2 The experiments are mostly trivial and are barely analyzed. The authors provide the code to generate all experiments and visualizations in their supplementary material (and it works!), but as in the paper, there's minimal documentation supporting the experiments. As it exists now, there's very little added value in the experiments section.
3 There appears to be very limited direct application for this work in practice, due to the massive computational complexity of these measures.

__ Correctness__: The claims and methodology appear to be correct, and make sense from a high-level perspective: the authors are presenting a forward-backward Euler scheme in Wasserstein space, using appropriate operators that correspond to the normal Euler operators (the pushforward operator for the gradient step and the JKO operator for the proximal step). But this paper is out of my area; if there were mistakes in the proofs it is unlikely that I would identify them.
The assumptions do seem to be mild, as the authors claim. It would be nice to have a few lines to establish some intuition with respect to how reasonable the assumption that the regularizer H is convex along a generalized geodesic in Wasserstein space is. It appears that this H is almost always the negative entropy in practice? The broader impact statement suggests that more research into forms for the H functional is necessary.

__ Clarity__: The paper and appendix are clearly expertly written. The presentation is dense, making it difficult to access for readers who are not already experts in convex optimization and optimal transport - this includes the sections meant to review those topics and establish preliminaries. The authors may have struggled to get the content into the page limit.

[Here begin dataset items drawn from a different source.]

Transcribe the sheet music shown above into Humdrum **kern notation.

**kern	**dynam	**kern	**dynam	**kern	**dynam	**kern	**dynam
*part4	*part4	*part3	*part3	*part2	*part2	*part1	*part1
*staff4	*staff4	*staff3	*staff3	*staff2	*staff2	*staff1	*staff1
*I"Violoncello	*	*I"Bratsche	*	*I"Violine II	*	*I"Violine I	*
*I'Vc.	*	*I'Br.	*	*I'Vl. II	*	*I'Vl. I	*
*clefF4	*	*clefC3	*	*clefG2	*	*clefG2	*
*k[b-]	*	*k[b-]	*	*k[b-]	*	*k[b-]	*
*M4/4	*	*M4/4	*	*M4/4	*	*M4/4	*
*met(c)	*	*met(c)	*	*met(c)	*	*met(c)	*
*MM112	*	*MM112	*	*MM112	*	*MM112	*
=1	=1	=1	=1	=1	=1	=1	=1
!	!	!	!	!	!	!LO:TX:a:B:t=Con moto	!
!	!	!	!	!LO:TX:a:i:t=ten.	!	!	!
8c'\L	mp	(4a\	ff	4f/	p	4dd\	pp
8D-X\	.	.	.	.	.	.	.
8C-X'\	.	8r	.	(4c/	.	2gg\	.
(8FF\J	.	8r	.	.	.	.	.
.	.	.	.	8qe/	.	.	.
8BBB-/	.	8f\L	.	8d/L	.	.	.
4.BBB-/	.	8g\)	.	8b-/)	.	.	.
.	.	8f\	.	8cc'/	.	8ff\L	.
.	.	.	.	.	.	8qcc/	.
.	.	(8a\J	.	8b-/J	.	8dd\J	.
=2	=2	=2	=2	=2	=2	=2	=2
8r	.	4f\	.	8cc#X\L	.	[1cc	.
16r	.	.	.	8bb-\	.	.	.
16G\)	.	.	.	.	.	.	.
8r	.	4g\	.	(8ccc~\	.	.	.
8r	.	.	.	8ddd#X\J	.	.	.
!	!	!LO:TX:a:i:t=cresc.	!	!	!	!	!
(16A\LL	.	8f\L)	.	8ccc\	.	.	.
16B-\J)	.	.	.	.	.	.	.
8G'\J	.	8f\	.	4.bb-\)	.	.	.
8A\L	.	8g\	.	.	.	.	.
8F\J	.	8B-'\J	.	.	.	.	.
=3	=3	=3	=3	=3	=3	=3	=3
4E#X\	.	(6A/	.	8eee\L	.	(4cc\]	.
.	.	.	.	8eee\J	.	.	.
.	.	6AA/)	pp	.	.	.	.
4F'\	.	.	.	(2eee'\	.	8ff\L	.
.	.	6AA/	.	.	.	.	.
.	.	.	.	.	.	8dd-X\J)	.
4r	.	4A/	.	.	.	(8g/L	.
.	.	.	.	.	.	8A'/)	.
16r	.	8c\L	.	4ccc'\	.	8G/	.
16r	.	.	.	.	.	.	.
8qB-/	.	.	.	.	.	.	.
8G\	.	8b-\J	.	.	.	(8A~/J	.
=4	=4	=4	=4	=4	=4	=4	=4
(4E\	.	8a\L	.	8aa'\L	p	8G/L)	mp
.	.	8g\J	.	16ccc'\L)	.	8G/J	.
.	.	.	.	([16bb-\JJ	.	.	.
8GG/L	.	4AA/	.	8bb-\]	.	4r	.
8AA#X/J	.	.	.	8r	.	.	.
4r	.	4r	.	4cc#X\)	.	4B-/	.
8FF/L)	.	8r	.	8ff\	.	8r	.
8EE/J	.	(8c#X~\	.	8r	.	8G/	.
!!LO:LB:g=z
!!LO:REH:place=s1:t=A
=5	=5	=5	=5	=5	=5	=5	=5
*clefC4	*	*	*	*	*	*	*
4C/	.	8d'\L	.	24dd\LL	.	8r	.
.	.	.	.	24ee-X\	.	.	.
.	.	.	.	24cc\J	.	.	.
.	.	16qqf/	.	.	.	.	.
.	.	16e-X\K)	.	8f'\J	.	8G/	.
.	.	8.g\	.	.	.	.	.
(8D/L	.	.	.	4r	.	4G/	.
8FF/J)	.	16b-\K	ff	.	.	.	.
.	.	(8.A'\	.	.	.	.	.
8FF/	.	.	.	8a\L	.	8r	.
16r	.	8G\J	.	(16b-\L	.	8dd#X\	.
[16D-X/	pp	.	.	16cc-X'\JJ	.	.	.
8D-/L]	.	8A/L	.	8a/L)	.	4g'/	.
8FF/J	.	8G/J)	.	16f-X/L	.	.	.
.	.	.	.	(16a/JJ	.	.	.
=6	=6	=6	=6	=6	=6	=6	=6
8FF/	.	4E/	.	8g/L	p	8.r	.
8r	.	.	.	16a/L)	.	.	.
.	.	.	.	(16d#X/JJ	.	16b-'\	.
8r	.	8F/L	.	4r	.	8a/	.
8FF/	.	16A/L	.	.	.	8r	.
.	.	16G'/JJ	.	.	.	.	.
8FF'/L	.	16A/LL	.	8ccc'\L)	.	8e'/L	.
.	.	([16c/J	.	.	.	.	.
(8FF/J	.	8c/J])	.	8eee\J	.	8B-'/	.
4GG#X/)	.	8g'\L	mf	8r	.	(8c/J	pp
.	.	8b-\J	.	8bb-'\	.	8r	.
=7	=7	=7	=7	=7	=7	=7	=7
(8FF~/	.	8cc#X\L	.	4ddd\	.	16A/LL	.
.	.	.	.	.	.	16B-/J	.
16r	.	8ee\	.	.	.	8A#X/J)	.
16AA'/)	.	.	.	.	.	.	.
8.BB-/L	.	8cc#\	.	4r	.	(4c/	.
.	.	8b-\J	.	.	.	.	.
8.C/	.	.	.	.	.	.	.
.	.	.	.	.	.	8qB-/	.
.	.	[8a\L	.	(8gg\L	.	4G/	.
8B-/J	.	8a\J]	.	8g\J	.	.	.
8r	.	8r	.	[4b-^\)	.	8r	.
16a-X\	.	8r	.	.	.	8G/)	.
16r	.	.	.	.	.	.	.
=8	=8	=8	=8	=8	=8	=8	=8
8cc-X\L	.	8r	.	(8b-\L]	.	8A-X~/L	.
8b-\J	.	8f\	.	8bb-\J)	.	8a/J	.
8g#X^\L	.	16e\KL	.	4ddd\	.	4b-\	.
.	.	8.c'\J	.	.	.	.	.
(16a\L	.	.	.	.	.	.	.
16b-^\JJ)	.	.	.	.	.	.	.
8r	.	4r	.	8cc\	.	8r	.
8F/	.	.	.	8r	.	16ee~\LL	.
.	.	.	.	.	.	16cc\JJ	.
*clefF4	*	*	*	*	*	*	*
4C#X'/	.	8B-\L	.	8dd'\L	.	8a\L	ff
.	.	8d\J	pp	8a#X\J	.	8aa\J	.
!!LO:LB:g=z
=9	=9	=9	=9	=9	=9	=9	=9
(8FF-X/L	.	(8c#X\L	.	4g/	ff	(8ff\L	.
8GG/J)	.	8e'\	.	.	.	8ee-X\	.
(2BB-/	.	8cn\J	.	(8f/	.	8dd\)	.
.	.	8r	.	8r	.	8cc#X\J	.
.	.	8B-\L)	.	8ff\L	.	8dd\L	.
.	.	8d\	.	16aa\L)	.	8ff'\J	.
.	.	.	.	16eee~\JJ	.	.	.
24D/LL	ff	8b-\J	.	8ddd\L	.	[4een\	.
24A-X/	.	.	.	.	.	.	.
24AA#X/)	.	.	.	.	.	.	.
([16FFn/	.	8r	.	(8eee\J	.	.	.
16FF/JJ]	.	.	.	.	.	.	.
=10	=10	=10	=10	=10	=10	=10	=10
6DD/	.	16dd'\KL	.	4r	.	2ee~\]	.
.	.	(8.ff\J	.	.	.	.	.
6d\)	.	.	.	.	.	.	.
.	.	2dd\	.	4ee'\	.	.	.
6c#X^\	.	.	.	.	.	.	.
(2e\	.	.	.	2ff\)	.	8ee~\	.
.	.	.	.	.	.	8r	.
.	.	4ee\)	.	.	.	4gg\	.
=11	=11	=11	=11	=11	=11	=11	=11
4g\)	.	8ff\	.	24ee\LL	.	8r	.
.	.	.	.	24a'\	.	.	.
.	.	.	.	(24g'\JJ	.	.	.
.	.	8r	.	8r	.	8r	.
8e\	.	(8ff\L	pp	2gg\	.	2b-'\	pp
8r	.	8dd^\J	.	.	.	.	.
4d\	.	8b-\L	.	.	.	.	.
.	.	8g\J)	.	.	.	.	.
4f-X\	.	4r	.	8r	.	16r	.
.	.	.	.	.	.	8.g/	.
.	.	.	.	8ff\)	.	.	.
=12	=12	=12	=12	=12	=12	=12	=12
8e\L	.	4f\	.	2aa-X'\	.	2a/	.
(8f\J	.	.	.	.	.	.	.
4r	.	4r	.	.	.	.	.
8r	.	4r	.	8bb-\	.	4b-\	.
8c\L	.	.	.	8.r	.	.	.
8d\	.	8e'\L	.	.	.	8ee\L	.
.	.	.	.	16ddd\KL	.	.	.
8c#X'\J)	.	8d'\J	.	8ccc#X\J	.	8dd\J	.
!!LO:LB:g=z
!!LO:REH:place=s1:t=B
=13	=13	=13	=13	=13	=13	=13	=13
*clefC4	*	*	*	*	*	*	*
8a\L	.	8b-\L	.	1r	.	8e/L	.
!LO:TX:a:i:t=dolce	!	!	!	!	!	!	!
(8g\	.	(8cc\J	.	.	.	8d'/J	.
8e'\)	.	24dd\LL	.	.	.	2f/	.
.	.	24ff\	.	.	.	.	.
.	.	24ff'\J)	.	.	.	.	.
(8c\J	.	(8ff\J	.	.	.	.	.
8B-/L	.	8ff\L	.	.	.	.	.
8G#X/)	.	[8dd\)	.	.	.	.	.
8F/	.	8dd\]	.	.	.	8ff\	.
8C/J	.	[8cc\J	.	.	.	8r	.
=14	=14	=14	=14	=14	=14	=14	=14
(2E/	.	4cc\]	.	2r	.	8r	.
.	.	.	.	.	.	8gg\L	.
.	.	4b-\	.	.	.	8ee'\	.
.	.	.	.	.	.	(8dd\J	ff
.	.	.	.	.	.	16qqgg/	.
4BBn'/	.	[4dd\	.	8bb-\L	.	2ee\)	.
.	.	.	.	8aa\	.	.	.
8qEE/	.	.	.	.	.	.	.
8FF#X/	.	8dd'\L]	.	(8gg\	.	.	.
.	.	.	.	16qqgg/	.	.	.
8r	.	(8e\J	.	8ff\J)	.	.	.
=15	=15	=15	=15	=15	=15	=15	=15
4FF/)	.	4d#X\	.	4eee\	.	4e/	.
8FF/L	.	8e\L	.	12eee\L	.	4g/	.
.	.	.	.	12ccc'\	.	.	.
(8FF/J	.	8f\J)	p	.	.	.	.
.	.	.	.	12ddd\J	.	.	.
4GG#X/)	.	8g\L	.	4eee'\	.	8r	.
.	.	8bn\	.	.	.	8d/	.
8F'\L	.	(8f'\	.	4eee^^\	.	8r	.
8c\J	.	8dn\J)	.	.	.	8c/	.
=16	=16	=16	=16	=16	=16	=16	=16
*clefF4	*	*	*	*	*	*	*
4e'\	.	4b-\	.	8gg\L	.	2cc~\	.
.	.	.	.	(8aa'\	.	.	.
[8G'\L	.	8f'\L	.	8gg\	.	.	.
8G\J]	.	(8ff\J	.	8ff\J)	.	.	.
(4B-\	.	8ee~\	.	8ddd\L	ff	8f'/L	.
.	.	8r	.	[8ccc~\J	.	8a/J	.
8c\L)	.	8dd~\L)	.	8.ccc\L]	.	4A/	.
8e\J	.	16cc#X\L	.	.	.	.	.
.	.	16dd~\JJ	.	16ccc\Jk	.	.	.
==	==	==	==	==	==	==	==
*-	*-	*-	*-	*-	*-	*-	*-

__ Relation to Prior Work__: The authors do a nice job here. Even though I am not in the area I feel confident that I understand which ideas are new to this paper and which came from other areas.

__ Reproducibility__: Yes

__ Additional Feedback__: As stated above, this paper is out of my area and I am not able to verify the correctness of the proofs definitively.
The strengths and weaknesses above may seem contradictory to my scoring of the paper as marginally above the acceptance threshold, but I think that despite the fact that there isn't much novelty here and the experiments are weak, there is value in the inclusion of purely theoretical papers that are obviously well-researched like this one, even if the takeaway from the paper is mostly lines 242-246. I'm putting my score in the middle of the range because of my low confidence.
Some suggestions: as written, this paper sits in a bit of an awkward postition on the spectrum between accessibility and technical depth, with respect to what the authors require from a reader. I think the reviews of Optimal Transport and Gradient Flows aren't necessary for inclusion at this level of technicality - a reader familiar with those topics won't need this review, and a reader unfamiliar with the topics won't get much out of the formal presentation and will have to look to other sources anyway. The paper would probably be more accessible, not less, if the authors recoup some of this "review" space to add more to sections 3 and 4 and highlight their own contributions.
The experiments section really doesn't add anything to the paper. It feels like it's there because the authors felt it necessary to have such a section because they're submitting to NeurIPS, but the theoretical results stand on their own; this paper would probably be better with the experiments section deleted and that space being used in another way. There's a bit of a tradeoff with section 2 available here: section 2 could be improved by the removal of 5, or 5 could be improved by the reworking of 2. The latter option would take the paper in a direction for more empirical evaluation of the setting.